• _HOW TO COMPLETE THIS TASK_
Where a line of the records contains the word "FUTURES", show that line.

(Stored records)
-- Opening Marker --

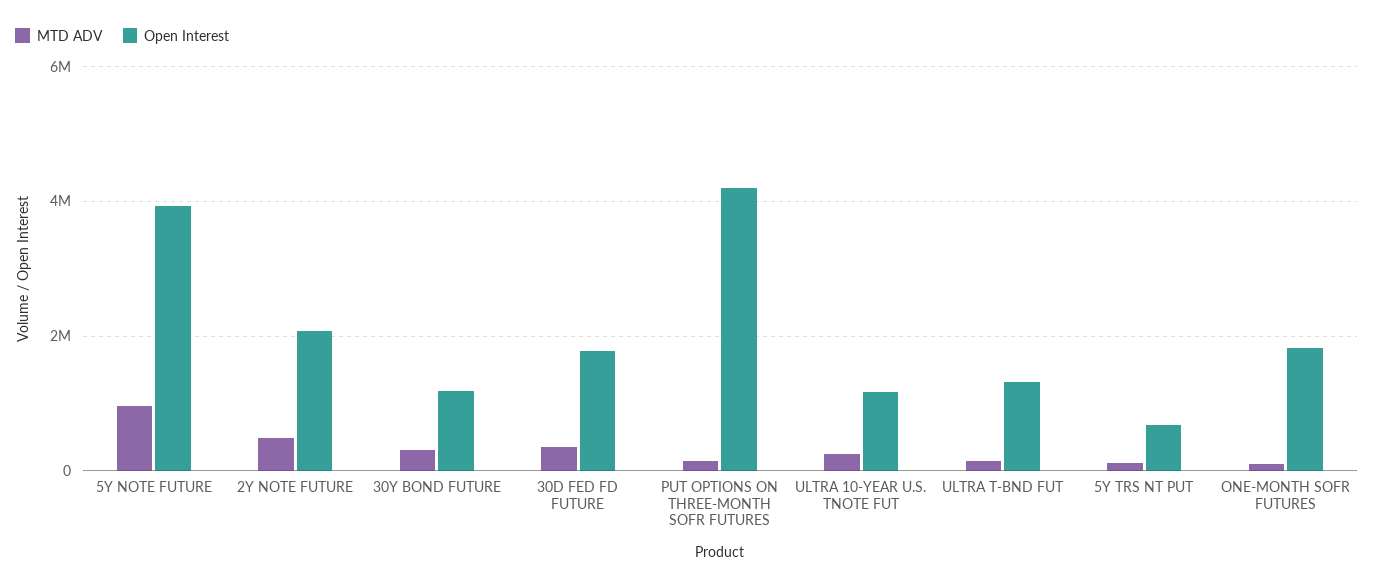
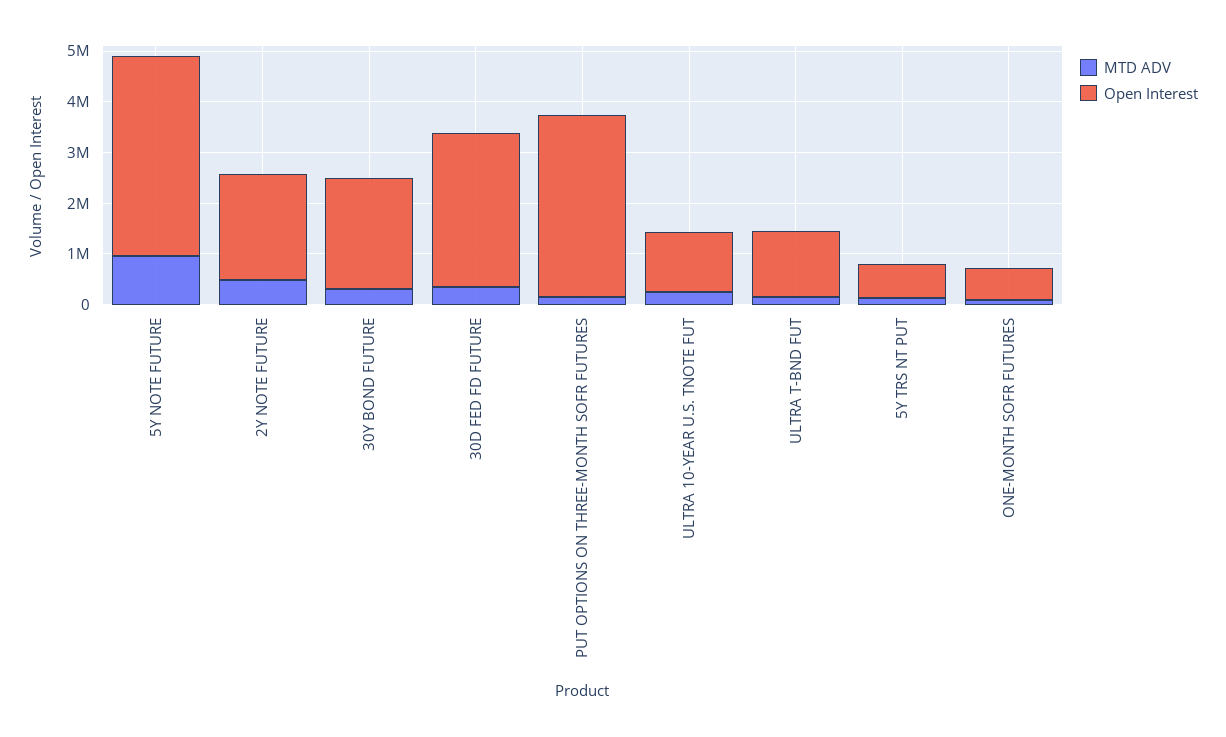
  {
    "MTD ADV": {
      "5Y NOTE FUTURE": 1000000,
      "2Y NOTE FUTURE": 400000,
      "30Y BOND FUTURE": 400000,
      "30D FED FD FUTURE": 400000,
      "PUT OPTIONS ON THREE-MONTH SOFR FUTURES": 200000,
      "ULTRA 10-YEAR U.S. TNOTE FUT": 200000,
      "ULTRA T-BND FUT": 200000,
      "5Y TRS NT PUT": 200000,
      "ONE-MONTH SOFR FUTURES": 200000
    },
    "Open Interest": {
      "5Y NOTE FUTURE": 4000000,
      "2Y NOTE FUTURE": 2000000,
-     "30Y BOND FUTURE": 1200000,
+     "30Y BOND FUTURE": 2200000,
-     "30D FED FD FUTURE": 1800000,
+     "30D FED FD FUTURE": 3000000,
-     "PUT OPTIONS ON THREE-MONTH SOFR FUTURES": 4200000,
+     "PUT OPTIONS ON THREE-MONTH SOFR FUTURES": 3600000,
      "ULTRA 10-YEAR U.S. TNOTE FUT": 1200000,
      "ULTRA T-BND FUT": 1400000,
      "5Y TRS NT PUT": 600000,
-     "ONE-MONTH SOFR FUTURES": 1800000
+     "ONE-MONTH SOFR FUTURES": 600000
    }
  }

-- Closing Marker --

• _SOLUTION TO THE EXERCISE_
      "PUT OPTIONS ON THREE-MONTH SOFR FUTURES": 200000,
      "ONE-MONTH SOFR FUTURES": 200000
-     "PUT OPTIONS ON THREE-MONTH SOFR FUTURES": 4200000,
+     "PUT OPTIONS ON THREE-MONTH SOFR FUTURES": 3600000,
-     "ONE-MONTH SOFR FUTURES": 1800000
+     "ONE-MONTH SOFR FUTURES": 600000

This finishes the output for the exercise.